A. Seema is an Indian scientist from Kerala who led a team that developed a bra that indicates whether the person wearing it has breast cancer. After it was sent for commercial development, she was awarded the Nari Shakti Puraskar in 2019 for her (and her team's) work.

==Life==
Seema comes from Kozhikode, a large city in the Indian state of Kerala. She studied to obtain a master's degree in technology before going on to gain her doctorate. After this she joined the publicly funded research facility in Kerala named the Centre for Materials for Electronics Technology (C-MET).

She led a team who were challenged by the Malabar Cancer Centre, Thalassery to find a device that was more portable than an x-ray machine that could be used to diagnose whether a woman had breast cancer. The device they created looks like a sports bra and can be worn for a short time to gain a diagnosis. Not only is the device much easier than submitting to a mammogram, the new device does not require a radiologist to supervise the procedure. The new device also has the advantage that it can be used by women and girls as young as fifteen. Body shape is not an issue and the device is expected to cost about R$450.

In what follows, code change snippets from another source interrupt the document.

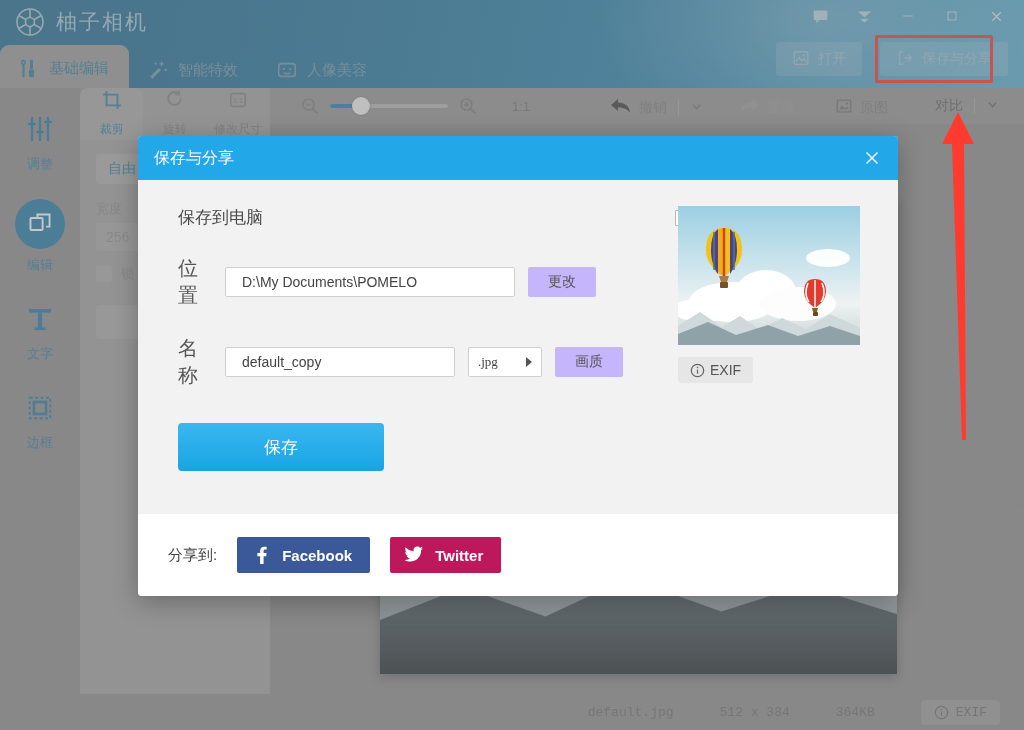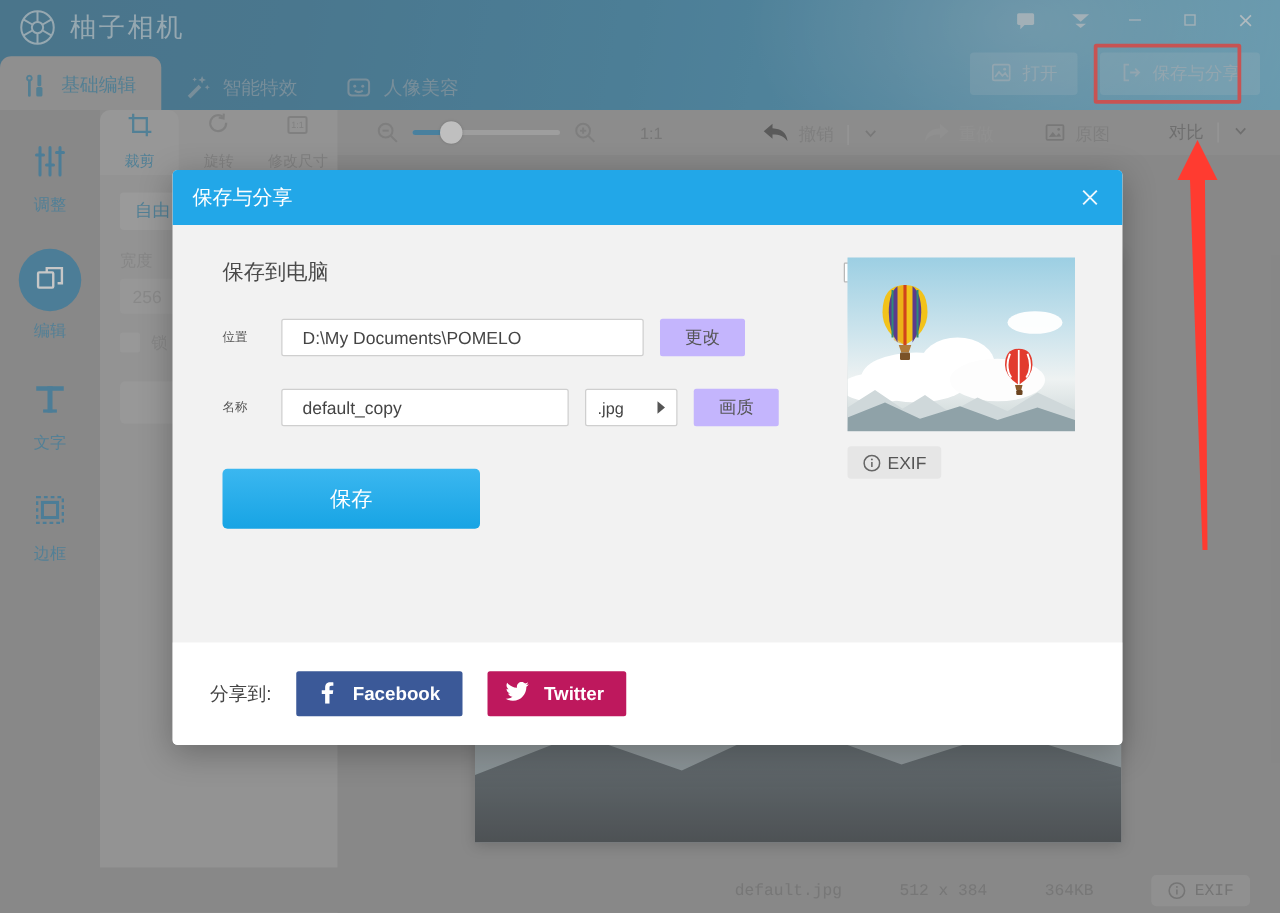--- a/index.html
+++ b/index.html
@@ -158,31 +158,31 @@
   }
   .modal-close { position:absolute; right:14px; top:10px; width:24px; height:24px;
                  display:flex; align-items:center; justify-content:center; color:#eaf6fd; }
   .modal-body { position:relative; height:334px; padding:26px 32px 0 40px; }
   .sec-title { font-size:17px; color:#4a4a4a; }
   .ovr { position:absolute; left:537px; top:29px; display:flex; align-items:center; gap:9px;
          color:#555; font-size:14px; }
   .ovr .box { width:16px; height:16px; border:1px solid #b8b8b8; background:#fff; border-radius:1px;}
 
   .frow { display:flex; align-items:center; gap:13px; margin-top:26px; }
-  .frow .flabel { width:34px; color:#555; font-size:10px; }
+  .frow .flabel { width:34px; color:#555; font-size:20px; }
   .ftext {
     height:30px; background:#fff; border:1px solid #cfcfcf; border-radius:2px;
     display:flex; align-items:center; padding:0 16px; font-size:14px; color:#444;
   }
   .ftext.loc { width:290px; }
   .ftext.nam { width:230px; }
   .fmt {
     width:74px; height:30px; background:#fff; border:1px solid #cfcfcf; border-radius:2px;
     display:flex; align-items:center; justify-content:space-between; padding:0 9px;
-    font-family:Liberation Sans, sans-serif; font-size:13px; color:#444;
+    font-family:Liberation Serif, serif; font-size:13px; color:#444;
   }
   .fmt .arr { width:0;height:0;border-top:5px solid transparent;border-bottom:5px solid transparent;
               border-left:6px solid #555; }
   .gbtn { width:68px; height:30px; background:#c4b5fd; border-radius:2px;
           display:flex; align-items:center; justify-content:center; font-size:14px; color:#555; }
   .savebtn {
     margin-top:34px; width:206px; height:48px; border-radius:4px; color:#fff; font-size:17px;
     background:linear-gradient(to bottom,#3bb7f0,#17a4e4);
     display:flex; align-items:center; justify-content:center;
   }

Seema was recognised with the Nari Shakti Puraskar, presented by Ram Nath Kovind, the President of India. She went to New Delhi as the award ceremony was held at the President's palace, Rashtrapati Bhavan, on International Women's Day in 2019. 41 women received the award and three were given to groups. The Minister of Women and Child Development Maneka Gandhi was there and afterwards the awardees met the Prime Minister Narendra Modi.